Поскольку допросы, официальные и дружеские, затянулись до глубокого вечера, заночевать снова пришлось в Никольском. С утра пораньше Андрей подвёз её к дому, чтобы она переоделась в соответствии со статусом, подождал и доставил до школы.


Накануне вечером они долго гуляли по посёлку. Она зачем-то завела бесконечный разговор о его родне, бабушках и дедушках. И он послушно начал пространно рассказывать о предках, сердясь на Ирину и на себя. На Ирину за то, что втянула его в ненужные воспоминания. На себя — за согласие на эту бессмысленную беседу. Нет, конечно, поговорить о семейной истории было бы даже интересно. Но не сейчас и не с Ириной. Потому что с ней и в этот момент он должен был говорить совсем о другом.

И под высокой берёзой Андрей не выдержал, совершенно мелодраматично остановился на полуслове, повернулся к девушке и прижал её к себе, уткнувшись лицом в короткие прядки светлых волос. Стало щекотно и сладко. Она молчала и дышала ему в грудь там, где с ужасающим грохотом долбилось о рёбра его сердце. И он вдруг почувствовал, что твёрдые, напряжённые руки её, поначалу упёршиеся в его грудь, обмякли, скользнули вниз и вокруг него. Скользнули и так естественно легли ему на спину, поглаживая и согревая.

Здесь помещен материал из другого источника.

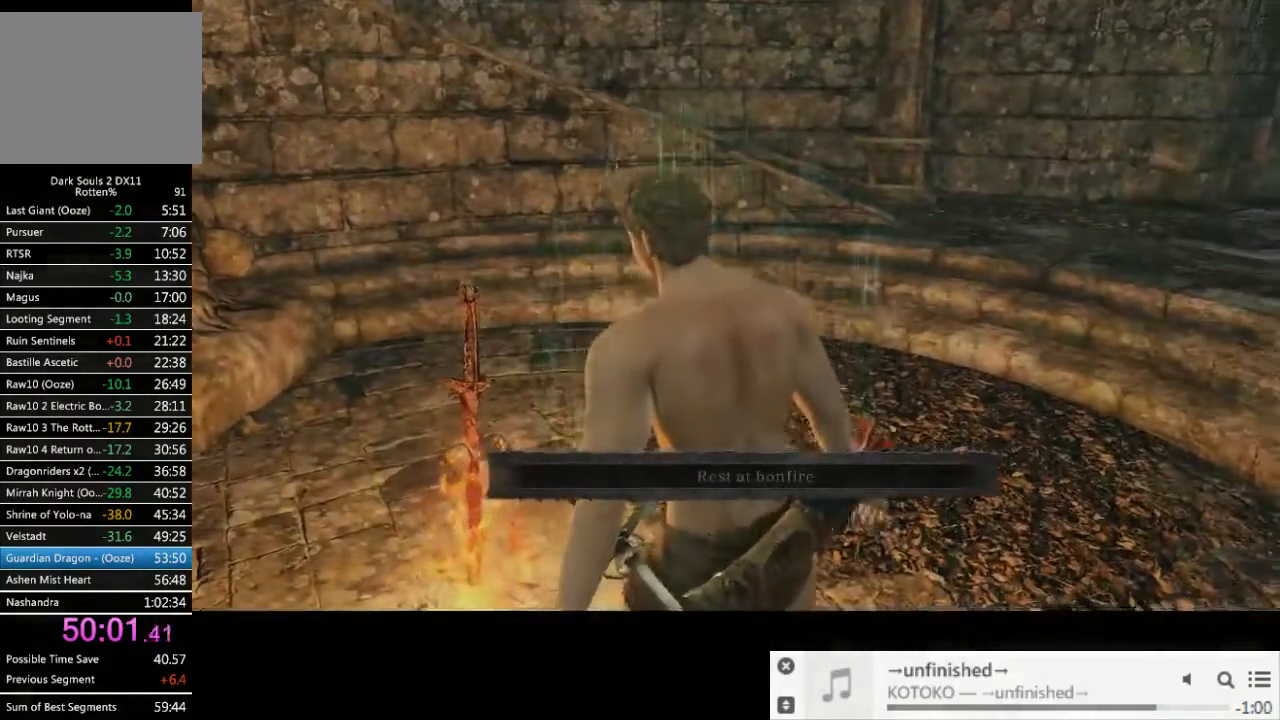
{"buttons": ["CIRCLE"], "left_stick": "up-right", "right_stick": "center", "events": [[67, "CIRCLE", "down"], [250, "right_stick", "center"]]}
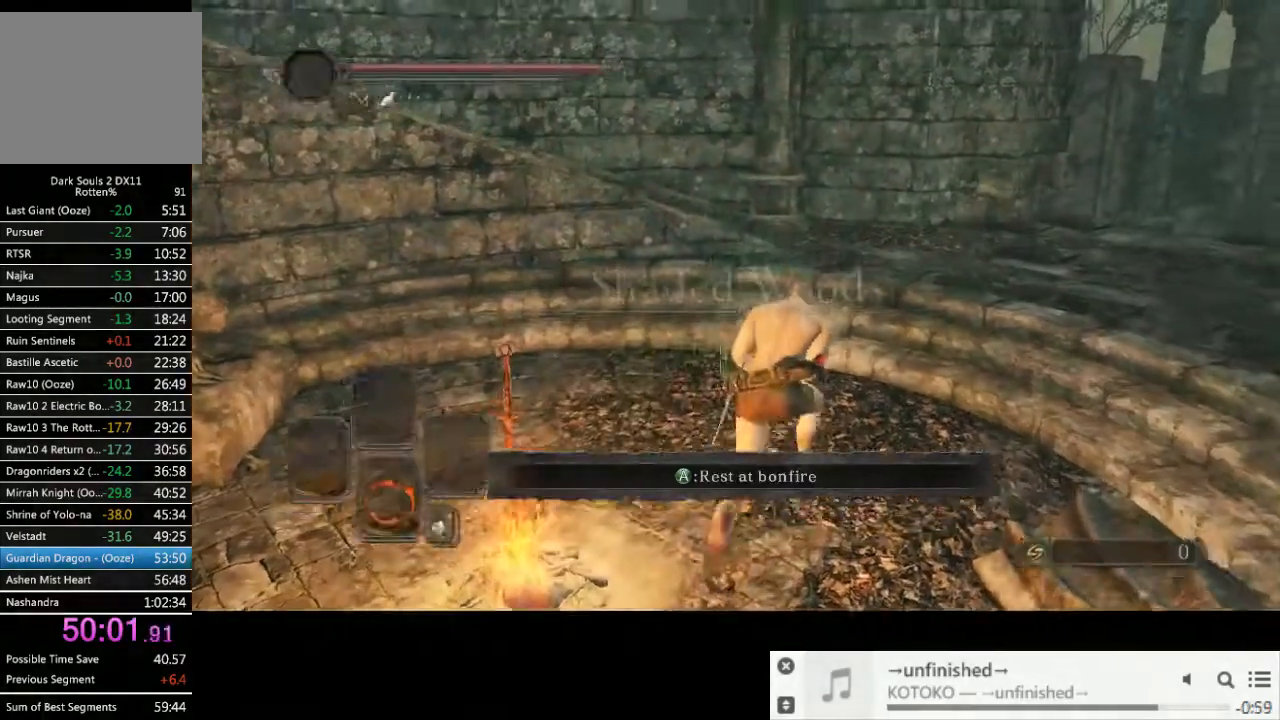
{"buttons": ["CIRCLE"], "left_stick": "up-right", "right_stick": "down-left", "events": [[333, "right_stick", "down-left"]]}
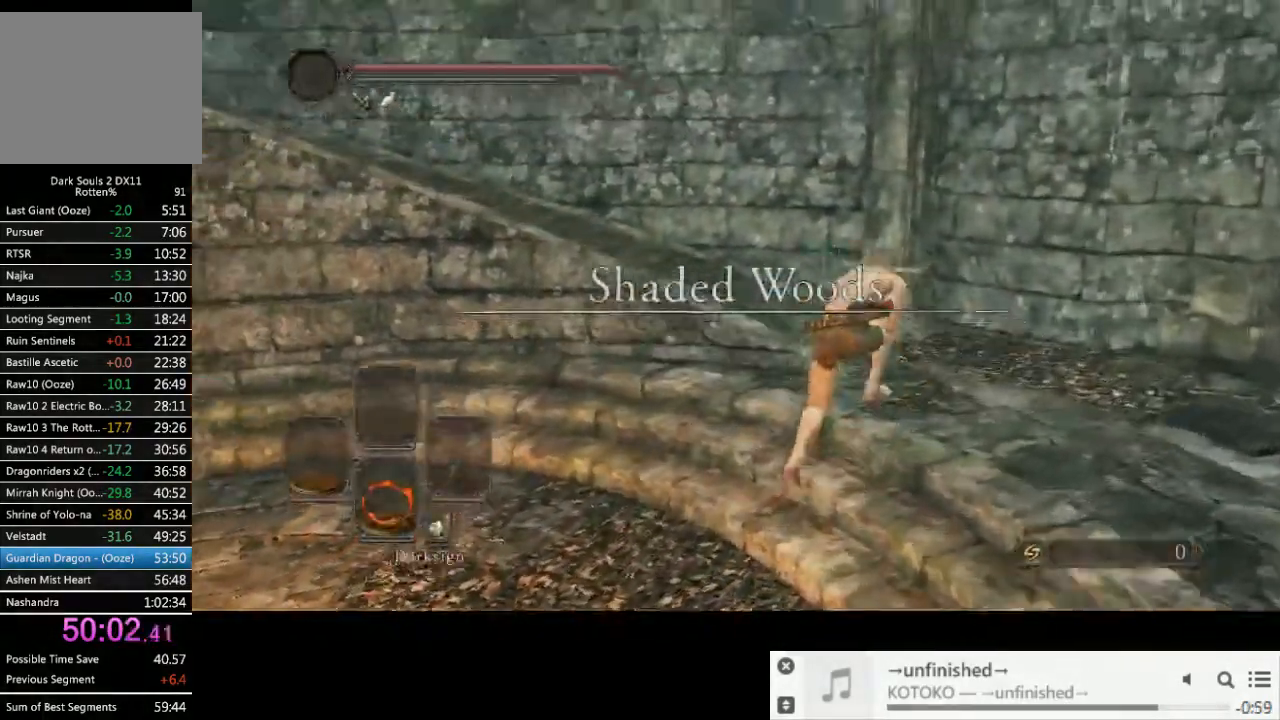
{"buttons": ["CIRCLE"], "left_stick": "up", "right_stick": "down-left", "events": [[467, "left_stick", "up"]]}
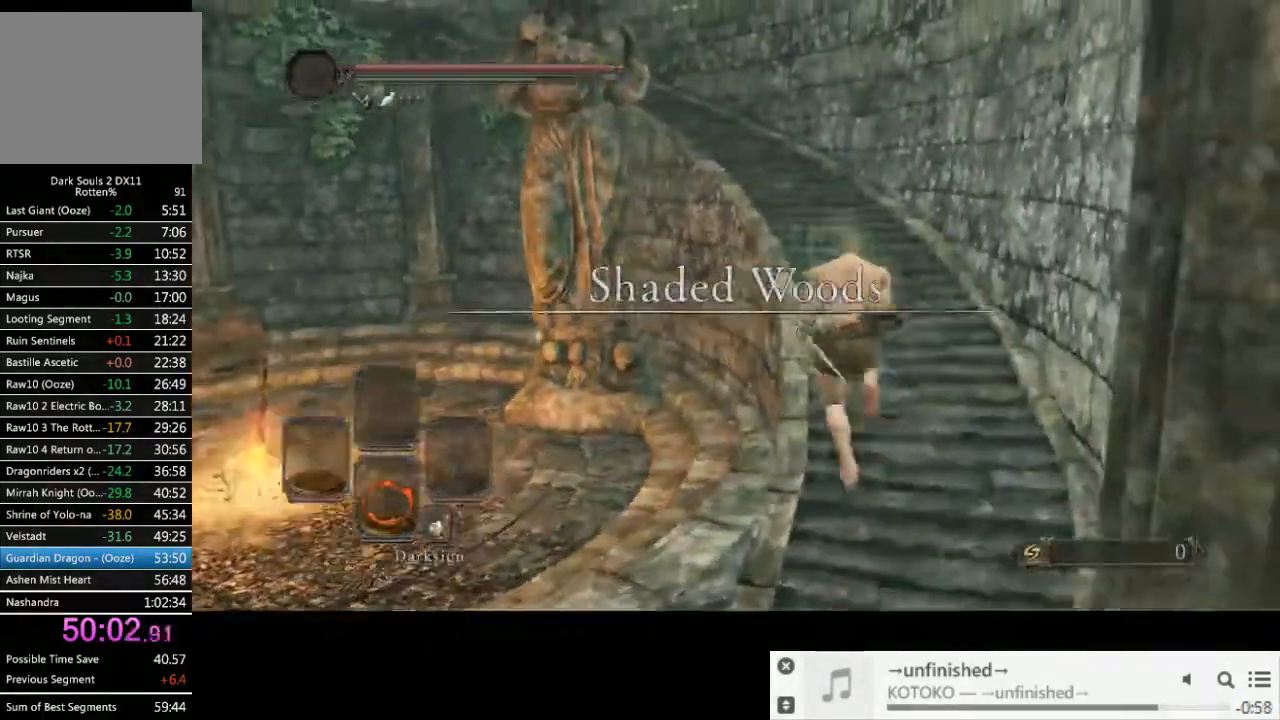
{"buttons": ["CIRCLE"], "left_stick": "up", "right_stick": "down-left", "events": []}
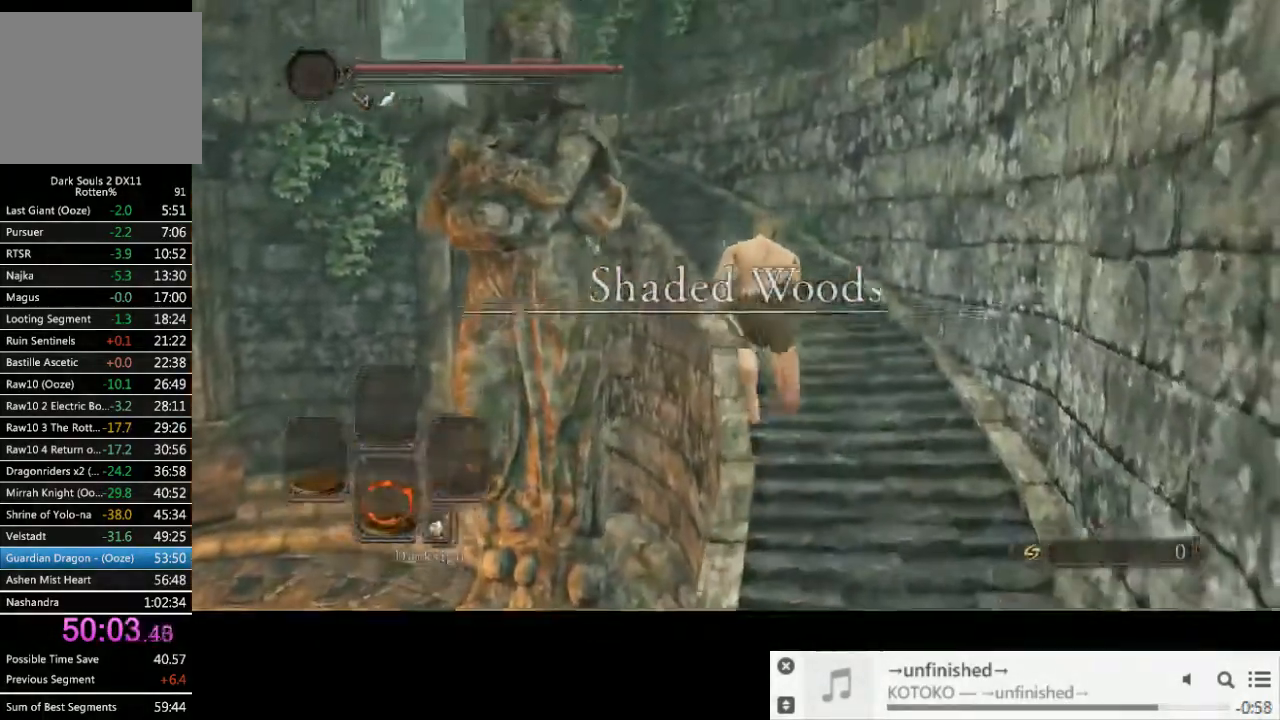
{"buttons": ["CIRCLE"], "left_stick": "up", "right_stick": "down-left", "events": []}
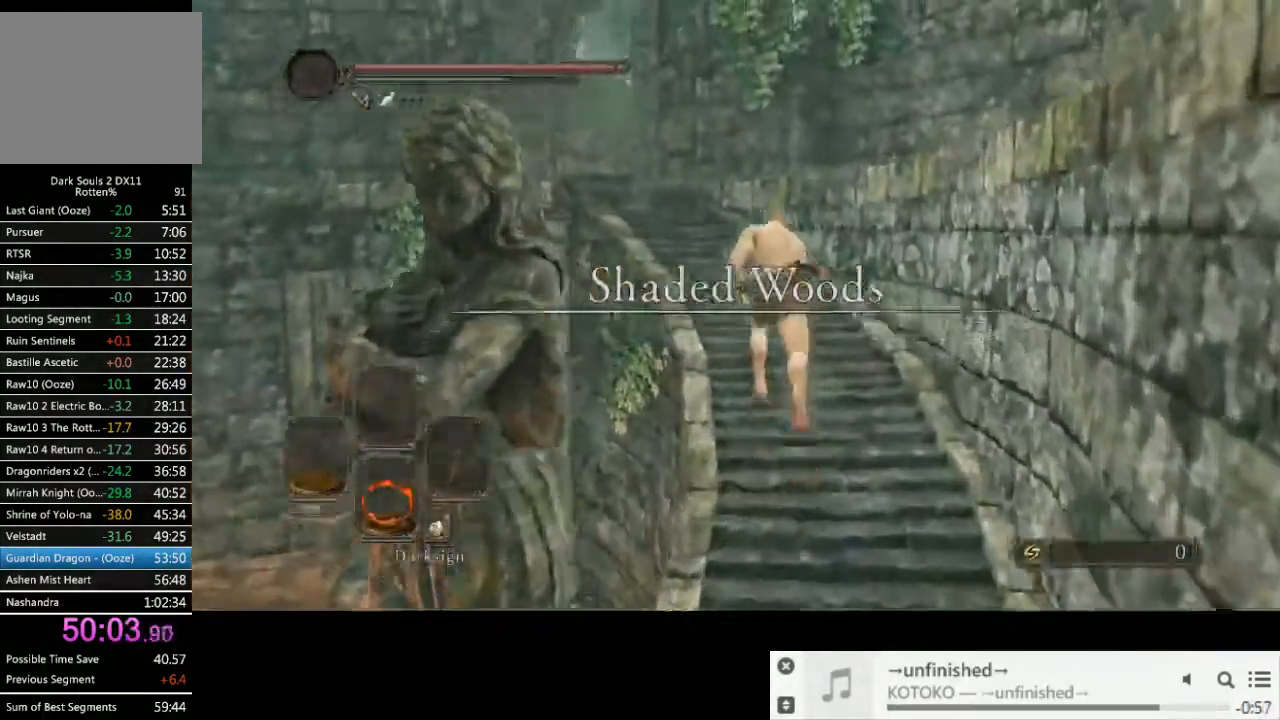
{"buttons": ["CIRCLE"], "left_stick": "up", "right_stick": "center", "events": [[200, "right_stick", "center"]]}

— Маленькая моя, девочка моя, я тебя люблю, — только и смог выдавить взрослый, опытный доктор Андрей Евгеньевич Симонов этой крохотной молоденькой женщине. Но, видимо, именно эти слова и должны были прозвучать под высокой берёзой, потому что Андрею сразу стало легче. И сердце, хоть и билось так же отчаянно, но стало сразу же горячим и мягким, а не ледяным от страха и острым. А Ирина в ответ еле слышно шепнула между пуговицами его рубашки:

— Я тебя тоже, огромный мой.

Он тут же, одномоментно, решил, что жизнь, оказывается, такая потрясающая штука. А жизнь вместе с этой девушкой вообще сродни раю. И, решив так, не раздумывая, — ждать он уже совершенно не мог — выпалил:

— Я хочу, чтобы ты стала моей женой, — сказал и сам испугался своей безапелляционности и, как ему показалось, эгоизма. Никаких, красивых и веками отточенных вопросов и просьб типа «ты выйдешь за меня?», или «будь моей женой», или «осчастливь меня своим согласием». А нахальное, нахрапистое заявление «я хочу, чтобы ты стала». Дикарь, неандерталец, самец! Но Ирине, видимо, ничего такого в его словах не почудилось, потому что она подняла на него счастливое лицо и просто сказала:

— Да.

Всю ночь восторженный жених ворочался с боку на бок, думая только о том, как бы уговорить невесту сыграть свадьбу поскорее. Потому что, как выяснилось, он и этого ждать совершенно не мог и не хотел. А хотел всем и каждому сообщать, что вот эта самая лучшая, самая красивая, добрая, смелая — ну, конечно, смелая! Так подстрелить Главного! — девушка на свете носит фамилию Симонова.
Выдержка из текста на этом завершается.